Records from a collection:
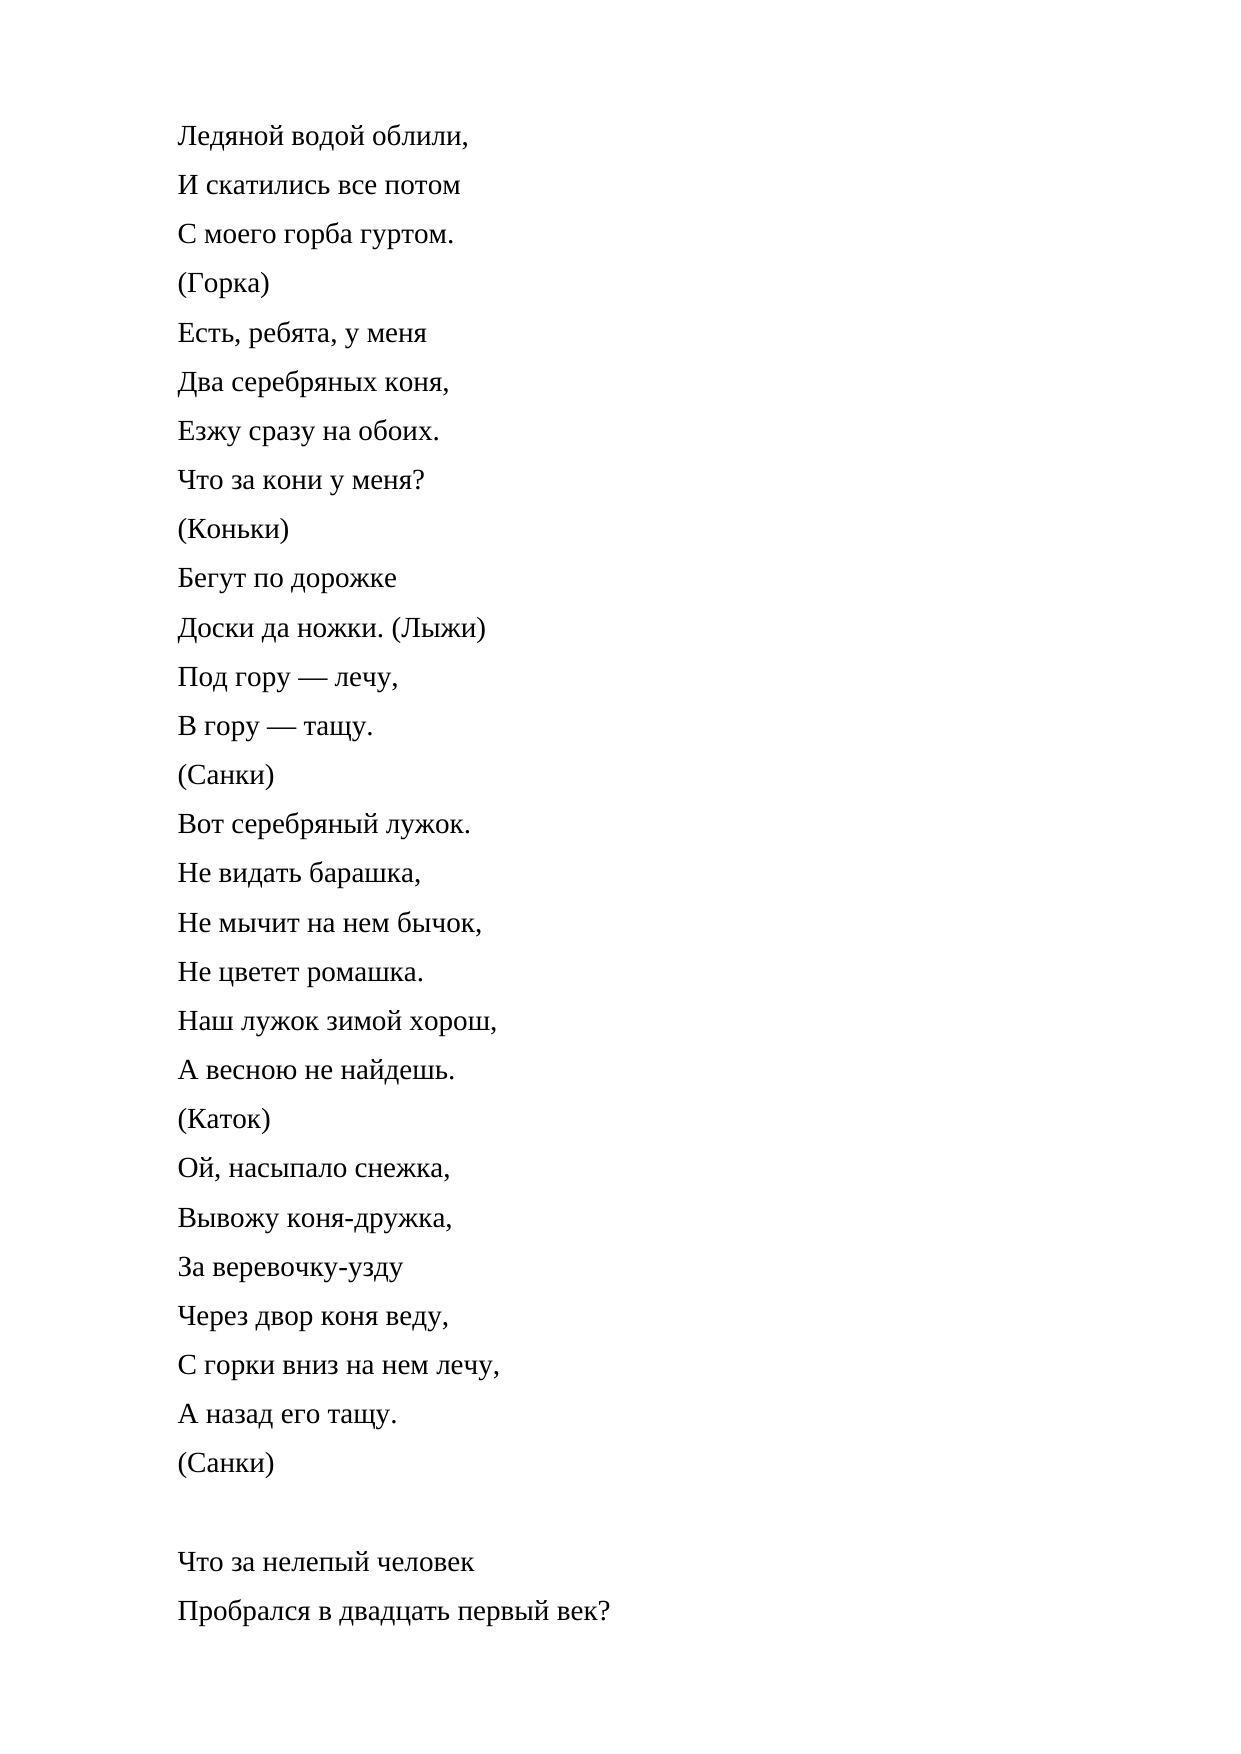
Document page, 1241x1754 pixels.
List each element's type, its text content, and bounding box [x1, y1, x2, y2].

text Наш лужок зимой хорош, [177, 1003, 1152, 1037]
text Через двор коня веду, [177, 1298, 1152, 1332]
text За веревочку-узду [177, 1249, 1152, 1282]
text Не видать барашка, [177, 856, 1152, 889]
text С моего горба гуртом. [177, 216, 1152, 250]
text Не мычит на нем бычок, [177, 905, 1152, 938]
text (Каток) [177, 1101, 1152, 1135]
text Не цветет ромашка. [177, 954, 1152, 987]
text (Санки) [177, 1446, 1152, 1479]
text Что за нелепый человек [177, 1544, 1152, 1577]
text Вывожу коня-дружка, [177, 1200, 1152, 1233]
text В гору — тащу. [177, 708, 1152, 742]
text И скатились все потом [177, 167, 1152, 201]
text С горки вниз на нем лечу, [177, 1347, 1152, 1381]
text Под гору — лечу, [177, 659, 1152, 692]
text (Горка) [177, 266, 1152, 299]
text Что за кони у меня? [177, 462, 1152, 496]
text А назад его тащу. [177, 1396, 1152, 1430]
text (Коньки) [177, 511, 1152, 545]
text А весною не найдешь. [177, 1052, 1152, 1086]
text Доски да ножки. (Лыжи) [177, 610, 1152, 643]
text Езжу сразу на обоих. [177, 413, 1152, 447]
text Пробрался в двадцать первый век? [177, 1593, 1152, 1627]
text Вот серебряный лужок. [177, 806, 1152, 840]
text (Санки) [177, 757, 1152, 791]
text Ой, насыпало снежка, [177, 1151, 1152, 1184]
text Бегут по дорожке [177, 561, 1152, 594]
text Два серебряных коня, [177, 364, 1152, 397]
text Есть, ребята, у меня [177, 315, 1152, 348]
text Ледяной водой облили, [177, 118, 1152, 152]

Activity:
Repeat all of the entries word for word, but omit the pictures.

Exercise answer:
Document page, 1241x1754 pixels.
List each element's type, its text content, and bounding box [x1, y1, x2, y2].

text Наш лужок зимой хорош, [177, 1003, 1152, 1037]
text Через двор коня веду, [177, 1298, 1152, 1332]
text За веревочку-узду [177, 1249, 1152, 1282]
text Не видать барашка, [177, 856, 1152, 889]
text С моего горба гуртом. [177, 216, 1152, 250]
text Не мычит на нем бычок, [177, 905, 1152, 938]
text (Каток) [177, 1101, 1152, 1135]
text Не цветет ромашка. [177, 954, 1152, 987]
text (Санки) [177, 1446, 1152, 1479]
text Что за нелепый человек [177, 1544, 1152, 1577]
text Вывожу коня-дружка, [177, 1200, 1152, 1233]
text В гору — тащу. [177, 708, 1152, 742]
text И скатились все потом [177, 167, 1152, 201]
text С горки вниз на нем лечу, [177, 1347, 1152, 1381]
text Под гору — лечу, [177, 659, 1152, 692]
text (Горка) [177, 266, 1152, 299]
text Что за кони у меня? [177, 462, 1152, 496]
text А назад его тащу. [177, 1396, 1152, 1430]
text (Коньки) [177, 511, 1152, 545]
text А весною не найдешь. [177, 1052, 1152, 1086]
text Доски да ножки. (Лыжи) [177, 610, 1152, 643]
text Езжу сразу на обоих. [177, 413, 1152, 447]
text Пробрался в двадцать первый век? [177, 1593, 1152, 1627]
text Вот серебряный лужок. [177, 806, 1152, 840]
text (Санки) [177, 757, 1152, 791]
text Ой, насыпало снежка, [177, 1151, 1152, 1184]
text Бегут по дорожке [177, 561, 1152, 594]
text Два серебряных коня, [177, 364, 1152, 397]
text Есть, ребята, у меня [177, 315, 1152, 348]
text Ледяной водой облили, [177, 118, 1152, 152]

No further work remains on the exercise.